▶ _Tasks to complete_
(a) Summarize the blog post about grief and Jane Hirshfield's poems in two sentences.
(b) Carry the blog post about grief and Jane Hirshfield's poems forward from the point after the quoted lines from "On the Beach."

Saturday, October 29, 2011

The Thief We Can't Prepare For

A friend and colleague died unexpectedly this week, a kind and funny woman who’d dedicated her life to helping animals (even those usually forgotten, like rats and possums and baby vultures).

It’s left a hole in our office that no one was prepared for. It’s also been a reminder of how such a thing brings out people’s kindness. I suspect many people are surrounded by more goodness than they realize, yet I do feel like my office is probably sweeter than most. Maybe it's due to the nature of the work.

I’ve been reading Jane Hirshfield’s latest book recently, Come, Thief, and it couldn’t have been more timely. Hirshfield’s one of my favorite living poets; her work has a calmness and a depth that leaves me feeling rejuvenated every time I read it. I am a person who has a very hard time slowing my mind down, something I notice daily but especially whenever I’ve tried to meditate; it just doesn’t happen. I try to make my mind a calm blank page, but a thousand little thoughts creep in at the edges. Reading Hirshfield—a practicing Zen Buddhist—is about as close as I can come to stilling the hamster wheel in my head. Even her voice is calm (to hear it, check out the lovely interview my friend Adam recently did with Hirshfield. It’s at the bottom of this page.)

The loss of our friend this week had me going back to Hirshfield’s The Lives of the Heart, which has so many beautiful small moments it’s difficult to tally them. They returned to me this week not only because the poems are full of mortality, but because they are also full of animals—horses, foxes, cats, birds. In thinking about my colleague—and her husband, a dear friend—many of them have risen in my head:

Walk slowly now, small soul, by the edge/ of the water. Choose carefully/ all you are going to lose, though any of it would do.
(“On the Beach”)

▶ _Data extract_
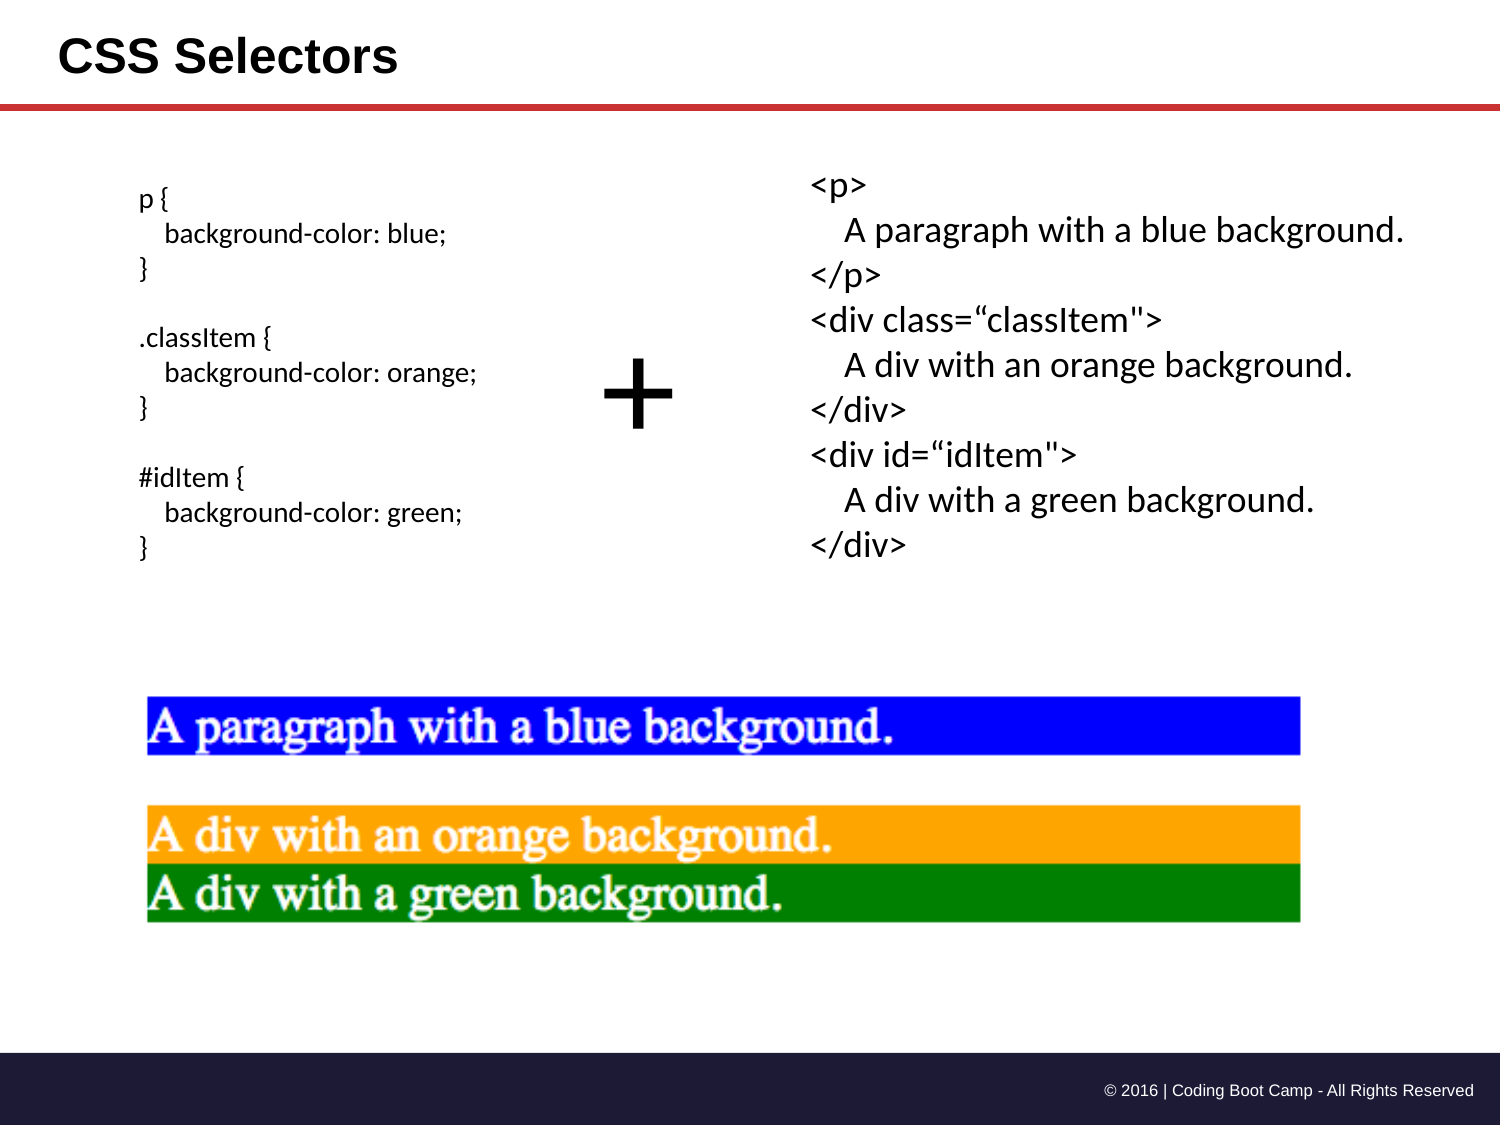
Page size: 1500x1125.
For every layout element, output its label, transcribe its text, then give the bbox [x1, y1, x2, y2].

▶ _Responses_
(a) After a kind and funny colleague who had devoted her life to helping animals died unexpectedly, the writer reflects on the hole left in the office and on how such a loss brings out people's kindness. The writer has been reading Jane Hirshfield, whose calm, deep poetry helps still a restless mind, and has returned to The Lives of the Heart because its poems are full of mortality and of animals.

(b)
These lines acknowledge, simultaneously, the importance of choosing what will be central to your life, and the fact that all of it will be lost. A nihilist might look at the latter truth and say it makes the first meaningless, but not here: “choosing carefully” still matters, even though everything chosen will vanish.

In Hirshfield’s newer book, "Contentment," a poem about looking after a collection of satisfied hens—and one who’s not yet ready to return to the roost—struck me as an experience that Sue would have loved, tending as she often did to a menagerie of rescued creatures. But it’s this poem that really made me (to paraphrase William Stafford) think hard for us all.

Thank you for the comfort, Jane. And thank you, Sue, for all you did for people and other animals.

The Promise

Stay, I said
to the cut flowers.
They bowed
their heads lower.

Stay, I said to the spider,
who fled.

Stay, leaf.
It reddened,
embarrassed for me and itself.

Stay, I said to my body.
It sat as a dog does,
obedient for a moment,
soon starting to tremble.

Stay, to the earth
of riverine valley meadows,
of fossiled escarpments,
of limestone and sandstone.
It looked back
with a changing expression, in silence.

Stay, I said to my loves.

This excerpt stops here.